Posted tagged ‘business’

Wither now telcos (and cable companies)?

April 6, 2010

The one true measure all of us have of how smart is someone else is…how much they agree with you.

To that end, Danny Briere, in his column today on Connected Planet (formerly TelephonyOnline), showed himself to be brilliant.

I have been arguing for more than five years that the future of the telcos (and cable companies) is limited to being big, fat, pipe providers.  Their current business model simply cannot be sustained.  They are not fast enough, agile enough, or imaginative enough.  Their core business and competency (providing reliable connections 7/24 without fail) prevents them from becoming so.

Trust me, you do NOT want a network provider to move fast, change directions, and/or offerings in rapid, unexpected ways!  You want three things from a bandwidth provider:  lots of mbps; very little down time; and a cheap price.

Would you want the freeway designers & construction companies to change designs, methods, and materials as fast as car companies change models?  Probably not.  When it comes to freeways, we want them designed consistently, built reliably, and as cheaply as possible.

The telcos and cable companies keep thinking that they can create “stickiness” with their customers by becoming some kind of all in one shop.  In the mid-nineties, it was combining your phone, cable, and cell phone bills into a single bill.  How many of us have that now?  If you do, how much lower would a competitor’s single offering have to be to entice you away from the joys of “one bill”.

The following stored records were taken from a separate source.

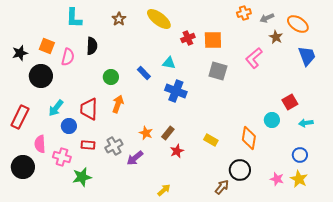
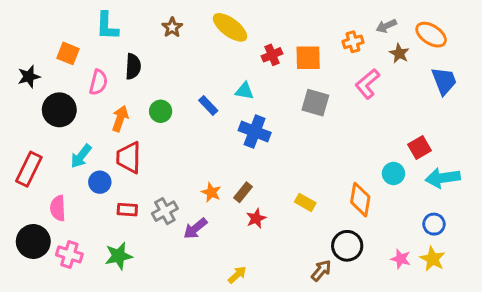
orange cross: (244, 13) -> (353, 42), moved
orange square: (47, 46) -> (68, 53), moved
orange arrow: (118, 104) -> (120, 119), moved
cyan arrow: (306, 123) -> (443, 178), size x1.6
pink cross: (62, 157) -> (69, 254), moved

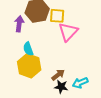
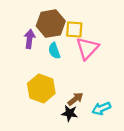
cyan semicircle: (28, 49) -> (54, 51), moved
black star: (61, 87) -> (70, 113), moved

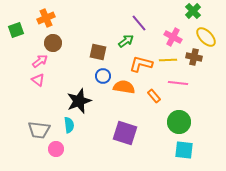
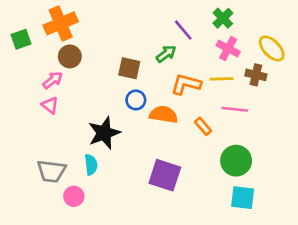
green cross: (193, 11) -> (223, 18), moved
orange cross: (46, 18) -> (61, 23), size x1.4

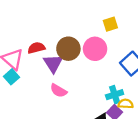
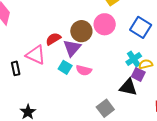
purple triangle: (53, 63) -> (72, 48), turned 30
cyan square: (11, 77) -> (65, 67), moved

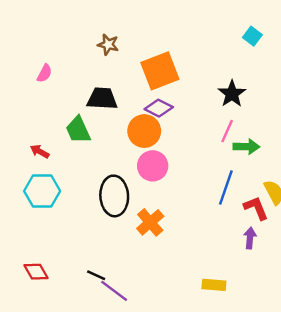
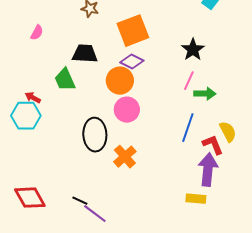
cyan hexagon: (42, 191) -> (26, 116), moved
purple arrow: (250, 238) -> (208, 170), size x1.8
red diamond: (36, 272) -> (30, 198), size x1.5
yellow rectangle: (214, 285) -> (196, 199), moved

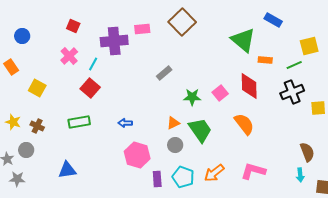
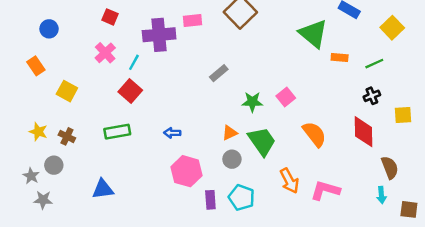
yellow square: (309, 46) -> (392, 28), moved, turned -30
red diamond: (249, 86) -> (363, 132), moved
black cross: (292, 92) -> (372, 96), size x0.6
orange arrow: (214, 173) -> (289, 181), moved, turned -80

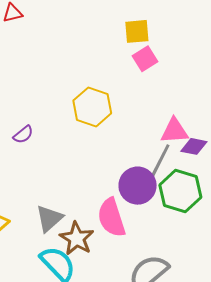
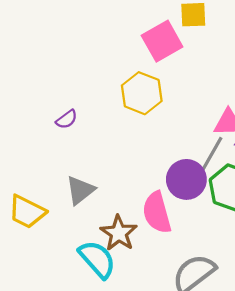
pink square: (145, 59) -> (162, 41), moved, size x1.5
gray triangle: (49, 218) -> (80, 190), moved

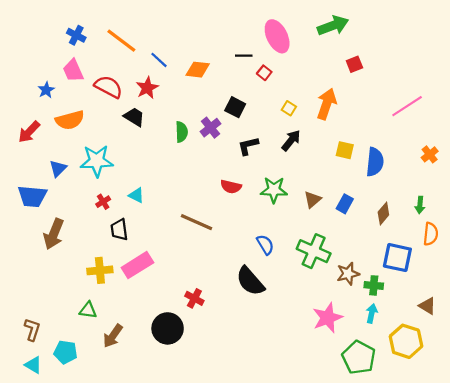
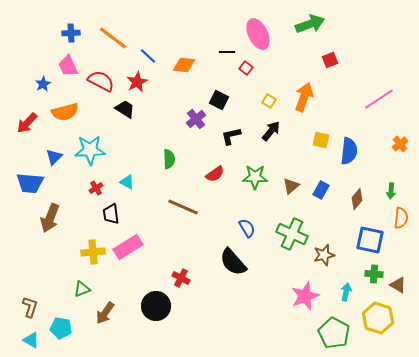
blue cross: (76, 35) -> (71, 33), turned -30
green semicircle: (182, 132) -> (169, 159), moved
red semicircle: (231, 187) -> (215, 174), turned -48
green cross: (374, 285) -> (374, 274), moved
green triangle: (88, 310) -> (82, 289), turned -30

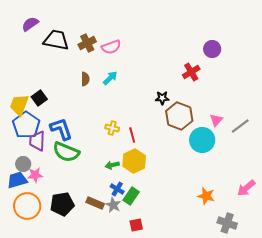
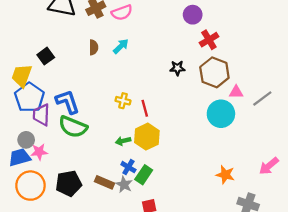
purple circle: (212, 49) -> (193, 15), moved
black square: (39, 98) -> (46, 56), moved
brown hexagon: (179, 116) -> (214, 72), moved
pink triangle: (216, 120) -> (236, 92), turned 48

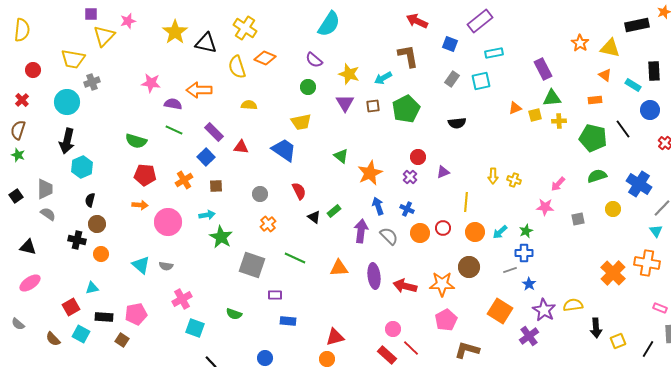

In the late 90’s, the idea was to be the customer’s portal to the new and confusing world of the internet.  Of course you would trust your phone/cable company to provide you with the “home page” that would guide you through the internet.  How many of us now use our ISPs portal as our home page?  As our email ID domain?

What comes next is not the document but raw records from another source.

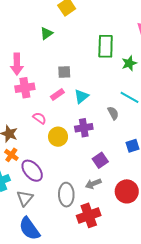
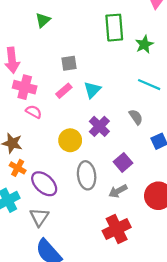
pink cross: (25, 88) -> (25, 87), turned 30
gray semicircle: (113, 113) -> (136, 117), moved
pink semicircle: (39, 118) -> (34, 112), moved
purple cross: (84, 128) -> (99, 126), turned -30
gray ellipse: (66, 195) -> (87, 175), moved

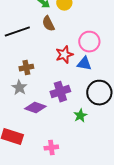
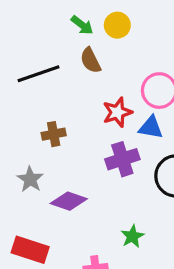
gray star: (19, 88) -> (30, 179), moved
purple cross: (60, 92) -> (122, 159), moved
green star: (80, 116) -> (132, 236), moved

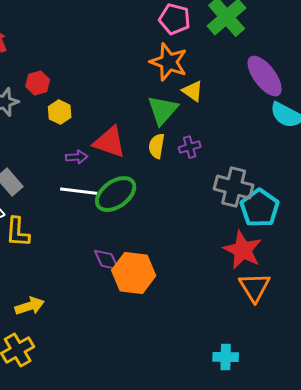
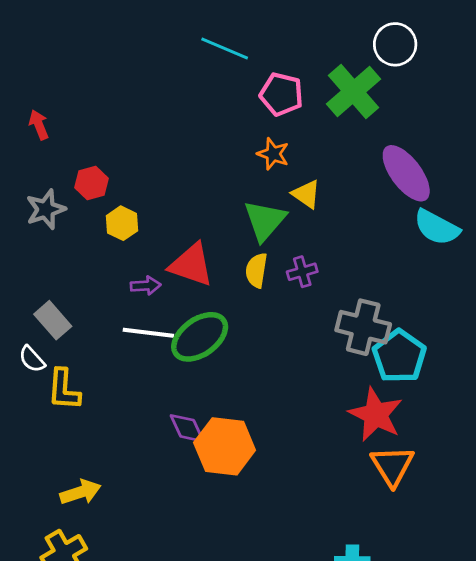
orange star: (169, 62) -> (273, 154), size x0.6

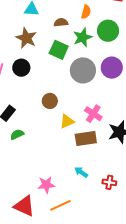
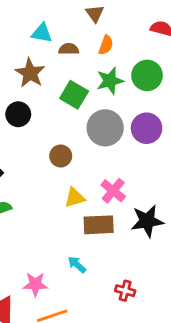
orange semicircle: (86, 12) -> (106, 45), moved
brown semicircle: (61, 22) -> (69, 49), moved
brown circle: (50, 101) -> (61, 156), moved
cyan arrow: (81, 172) -> (77, 265), moved

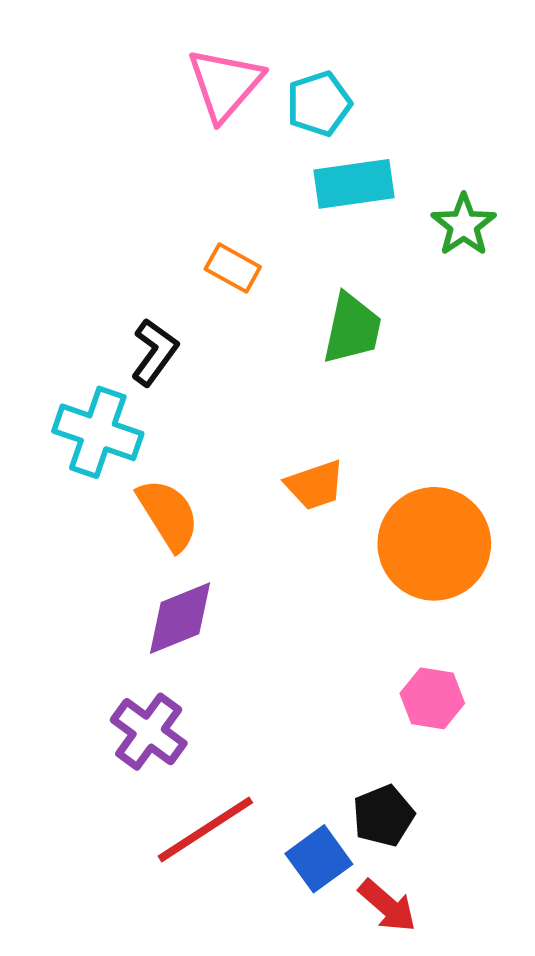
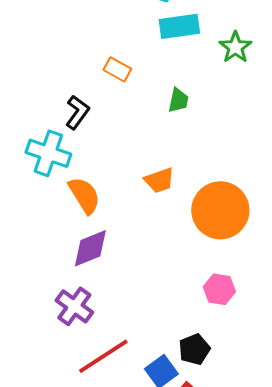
green trapezoid: (352, 329) -> (178, 100), size x0.7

Now, the new siren call is Unified Communications….which Google is already doing and most of us can cobble together ourselves with things such as Call Forwarding, Smart Phones, and cutting loose of the land-line.

Don’t get me wrong.  There is money to be made in being a fat pipe provider.  But it will not be a low-cost, high-margin business.  Think of it more like the cargo shipping lines.  They make a “boatload” of money too, but it’s all low-margin business.

Briere, in his column gets it right when he says they will still make a ton of money.  But the money will be made by the ones who figure out how to become McDonalds, not Ruth’s Chris.

Complexity: Businesses, Bureaucracies, and People

April 5, 2010

If you listen to the pundits and want-to-be pundits (especially conservative ones), the word “bureaucracy” means “government bureaucracy” and nothing else.

But having worked in both the public and private sectors, I have experienced what most of us know:  Bureaucracies are in any and EVERY organization larger than 12 people (and in some smaller).

It does not matter if it is government, private-publicly held, private-closely held, or private non-profit, each of these types of organizations MUST create bureaucracies in order to monitor/influence the actions of its employees or agents.

In fact, the most ridiculous red-tape I ever had to deal with was with a major, private-closely-held major construction company.

A number of years ago, when I was starting out in IT, I worked for this company at a nuclear power plant they were constructing.  Among my other duties, I also was in charge of office supplies for my group.  If I wanted to order a box of #2 yellow pencils, I had to get the signatures of my group boss, his boss, and HIS boss!  The whole process could take a week just for the signatures, and the final signature was one rung below the Project Manager for the entire site!

One of the reasons my boss liked me was that I figured out a way to short cut that process.

< No, I am not going to tell how I did it.  Certain people trusted me, and even if the statute of limitations has run out, I may need to use that method again!  >

When I was working on my MBA, one of the things that surprised me was that the major focus of a company’s accounting department was not taxes or mundane things, such as profit and loss, but rather on how to measure what people were really doing, comparing it to what you wanted them to do, and figuring out how best to encourage them to work on what the CEO really wanted done.

Having grown up with the traditional American disrespect for “red-tape”, my business career has taught me that it is neither inherently good or bad.  What is good or bad is either an excess or a shortage of it!

The example I cited above is one of too much, but I can also cite examples where there was too little.  A medium-sized company I consulted with was bankrupted because the person who was responsible for balancing the company’s accounts could also write checks….

I think a good analogy for organizations and bureaucracy is that of the oil system of a car.  It keeps things cool, lubricated, and running.  Using too much oil is the sign of a problem.  Having too little oil causes problems.

This gets me to a link I came across today, courtesy of The Big Picture and Barry Ritholtz:  The Collapse of Complex Business Models by Clay Shirky.   When combined with a Rolling Stone article also referenced by today by TBP, it makes for very disturbing but needful pondering.

When does complexity cross over from helping to hindering?  How can you tell?  How can you stop it?  Can it be reversed short of collapse?

In my MBA program we had to read a lot of books on how to build a business.  Maybe we now need a slew of books on how to simplify a business.